Grabbi published reviews and essays on politics and culture from 1955 onward, including reviews in Books Abroad and World Literature Today. In 1968 he was a founding member of the Association for the Advancement of Baltic Studies. From 1974 he was active as a correspondent for Radio Liberty and Radio Free Europe. Eesti Rahvusringhääling (ERR) reported that on Estonian-language broadcasts between 1975 and 1989 he used the pseudonyms Kalju Põder and Toomas Rand.

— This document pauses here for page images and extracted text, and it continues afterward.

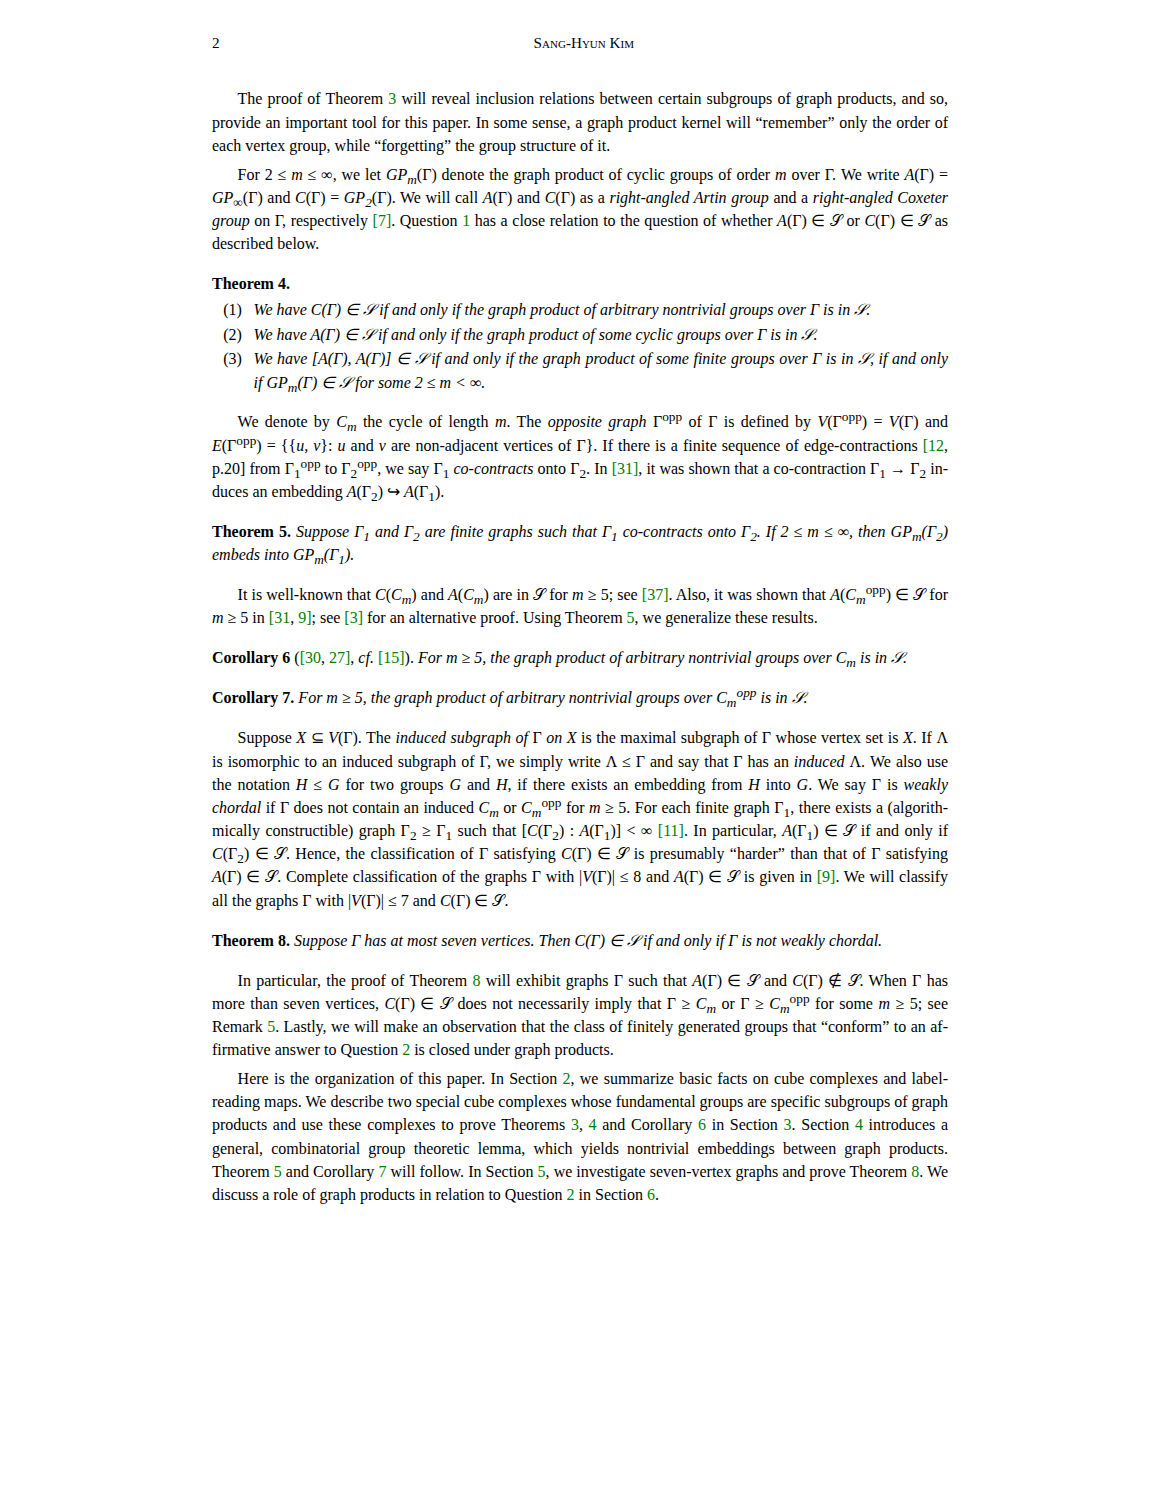2 Sang-Hyun Kim
The proof of Theorem 3 will reveal inclusion relations between certain subgroups of graph products, and so, provide an important tool for this paper. In some sense, a graph product kernel will “remember” only the order of each vertex group, while “forgetting” the group structure of it.
For 2 ≤ m ≤ ∞, we let GPm(Γ) denote the graph product of cyclic groups of order m over Γ. We write A(Γ) = GP∞(Γ) and C(Γ) = GP2(Γ). We will call A(Γ) and C(Γ) as a right-angled Artin group and a right-angled Coxeter group on Γ, respectively [7]. Question 1 has a close relation to the question of whether A(Γ) ∈ 𝒮 or C(Γ) ∈ 𝒮 as described below.
Theorem 4.
(1) We have C(Γ) ∈ 𝒮 if and only if the graph product of arbitrary nontrivial groups over Γ is in 𝒮.
(2) We have A(Γ) ∈ 𝒮 if and only if the graph product of some cyclic groups over Γ is in 𝒮.
(3) We have [A(Γ), A(Γ)] ∈ 𝒮 if and only if the graph product of some finite groups over Γ is in 𝒮, if and only if GPm(Γ) ∈ 𝒮 for some 2 ≤ m < ∞.
We denote by Cm the cycle of length m. The opposite graph Γopp of Γ is defined by V(Γopp) = V(Γ) and E(Γopp) = {{u, v}: u and v are non-adjacent vertices of Γ}. If there is a finite sequence of edge-contractions [12, p.20] from Γ1opp to Γ2opp, we say Γ1 co-contracts onto Γ2. In [31], it was shown that a co-contraction Γ1 → Γ2 induces an embedding A(Γ2) ↪ A(Γ1).
Theorem 5. Suppose Γ1 and Γ2 are finite graphs such that Γ1 co-contracts onto Γ2. If 2 ≤ m ≤ ∞, then GPm(Γ2) embeds into GPm(Γ1).
It is well-known that C(Cm) and A(Cm) are in 𝒮 for m ≥ 5; see [37]. Also, it was shown that A(Cmopp) ∈ 𝒮 for m ≥ 5 in [31, 9]; see [3] for an alternative proof. Using Theorem 5, we generalize these results.
Corollary 6 ([30, 27], cf. [15]). For m ≥ 5, the graph product of arbitrary nontrivial groups over Cm is in 𝒮.
Corollary 7. For m ≥ 5, the graph product of arbitrary nontrivial groups over Cmopp is in 𝒮.
Suppose X ⊆ V(Γ). The induced subgraph of Γ on X is the maximal subgraph of Γ whose vertex set is X. If Λ is isomorphic to an induced subgraph of Γ, we simply write Λ ≤ Γ and say that Γ has an induced Λ. We also use the notation H ≤ G for two groups G and H, if there exists an embedding from H into G. We say Γ is weakly chordal if Γ does not contain an induced Cm or Cmopp for m ≥ 5. For each finite graph Γ1, there exists a (algorithmically constructible) graph Γ2 ≥ Γ1 such that [C(Γ2) : A(Γ1)] < ∞ [11]. In particular, A(Γ1) ∈ 𝒮 if and only if C(Γ2) ∈ 𝒮. Hence, the classification of Γ satisfying C(Γ) ∈ 𝒮 is presumably “harder” than that of Γ satisfying A(Γ) ∈ 𝒮. Complete classification of the graphs Γ with |V(Γ)| ≤ 8 and A(Γ) ∈ 𝒮 is given in [9]. We will classify all the graphs Γ with |V(Γ)| ≤ 7 and C(Γ) ∈ 𝒮.
Theorem 8. Suppose Γ has at most seven vertices. Then C(Γ) ∈ 𝒮 if and only if Γ is not weakly chordal.
In particular, the proof of Theorem 8 will exhibit graphs Γ such that A(Γ) ∈ 𝒮 and C(Γ) ∉ 𝒮. When Γ has more than seven vertices, C(Γ) ∈ 𝒮 does not necessarily imply that Γ ≥ Cm or Γ ≥ Cmopp for some m ≥ 5; see Remark 5. Lastly, we will make an observation that the class of finitely generated groups that “conform” to an affirmative answer to Question 2 is closed under graph products.
Here is the organization of this paper. In Section 2, we summarize basic facts on cube complexes and label-reading maps. We describe two special cube complexes whose fundamental groups are specific subgroups of graph products and use these complexes to prove Theorems 3, 4 and Corollary 6 in Section 3. Section 4 introduces a general, combinatorial group theoretic lemma, which yields nontrivial embeddings between graph products. Theorem 5 and Corollary 7 will follow. In Section 5, we investigate seven-vertex graphs and prove Theorem 8. We discuss a role of graph products in relation to Question 2 in Section 6.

Between 1968 and 1978, Grabbi undertook several visits to Soviet Estonia. He wrote about these experiences in Mana; after one of his visa applications was refused, he was unable to return for about a decade. During the restoration of Estonian independence, he headed the North American group of advisers in exile to President Arnold Rüütel in 1991–1992 and advised the electoral coalition Estonian Citizen in 1992. When the Estonian government announced his 2012 cultural prize, it cited his work in helping preserve the continuity of the Republic of Estonia in the United States and his contribution to Estonian cultural life both in exile and after the restoration of independence.

==Writings==
Grabbi published collections of literary criticism, political essays and memoiristic prose from the 1990s onward. His later books included the essay collections Vabal häälel (1997), Tulgu uus taevas (1999) and Eestlaste maa (2004), followed by a four-volume memoir sequence published between 2008 and 2014. He also translated Milovan Djilas's The New Class into Estonian, compiled Vaba Eesti tähistel (2000), and had his correspondence with Jaan Kaplinski published in book form in 2013.

===Selected works===
- Vabal häälel: Mõtteid kahesajast eesti raamatust (1997)
- Tulgu uus taevas: Mõtteid viiekümnest kirjanikust (1999)
- Eestlaste maa (2004)
- Vabariigi laps (2008)
- Seitse retke isamaale (2010)
- Seisata, aeg! (2012)
- Sõprade kirjad on su poole teel: Jaan Kaplinski ja Hellar Grabbi kirjavahetus 1965–1991 (2013)
- Neli presidenti (2014)

==Honours and awards==
Grabbi received the Order of the White Star, 3rd Class, in 2000, the Order of the National Coat of Arms, 3rd Class, in 2006, and the Estonian Cultural Endowment's annual literature award in essay writing for Vabariigi laps. In 2012 he received the Cultural Prize of the Republic of Estonia for long-term activity and outstanding creative achievement.